As if on cue, the Blue Ant phone starts to ring. She digs it out. “Hello?”
“Parkaboy. Remember me?”
“Things got complicated.”
She hears him sigh, in Chicago. “It’s okay. I live for fatigue poisons.”
“We did meet,” she tells him, wondering if Boone Chu can hear his side of the conversation. She’s left the volume cranked, against Tokyo street noise, and regrets it.
“No doubt about that. He hasn’t even waited to get back home. Straight into an Internet café and pouring out his heart to Keiko.”
“I want to talk, but it has to be later. I’m sorry.”
“He told Keiko he’d given it to you, so I wasn’t too worried. E-mail me.” Click.
“Friend?” Boone Chu takes the tonic water and helps himself to a sip.

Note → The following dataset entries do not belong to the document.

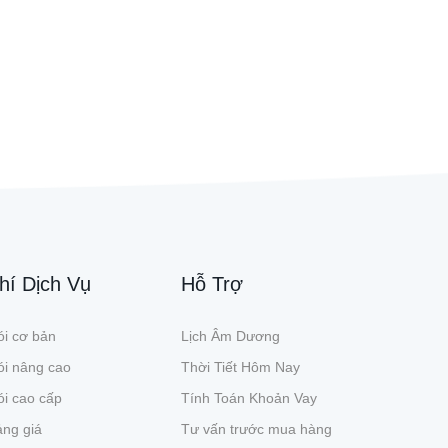
hí Dịch Vụ
Hỗ Trợ
i cơ bản
Lịch Âm Dương
ói nâng cao
Thời Tiết Hôm Nay
i cao cấp
Tính Toán Khoản Vay
ng giá
Tư vấn trước mua hàng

“Footagehead. Chicago. He and his friend found Taki.”
“You did get the number?”
No getting around it, now. Either she lies to him because she doesn’t trust him, or tells him, because, relatively speaking, she does.
She shows him her palm, the numerals in blue fiber tip.
“And you didn’t enter it in the laptop? E-mail it to anyone?”
“No.”
“That’s good.”
“Why?”
“Because I need to have a look at that laptop.”
HE has the driver stop in what he tells her is Hongo, near Tokyo University. He pays, they get out, and as the cab pulls away, the silver scooter arrives.
“I’d like my jacket back, please.”
Boone says something in Japanese to the passenger, who unzips and removes Cayce’s Rickson’s without getting off the scooter. He tosses it to her and grins, unreassuringly, beneath the lowered visor of the flaming-eye helmet. Boone takes a white envelope from the waistband of his black jeans and passes it to the driver, who nods and stuffs it into the pocket of the fishtail parka. The scooter whines and they’re gone.
The Rickson’s smells faintly of Tiger Balm. She slides the tonic can into a convenient recyc canister and follows Boone, her forehead aching.
A minute later she’s staring up at a three-story clapboard structure that seems to float above the narrow street, dilapidated and impossibly flimsy-looking. Clapboard doesn’t quite describe it; the silvered wooden planks look as though they might be the blades of a giant venetian blind. She’s almost never seen anything genuinely old, in Tokyo, let alone in this state of casual disrepair.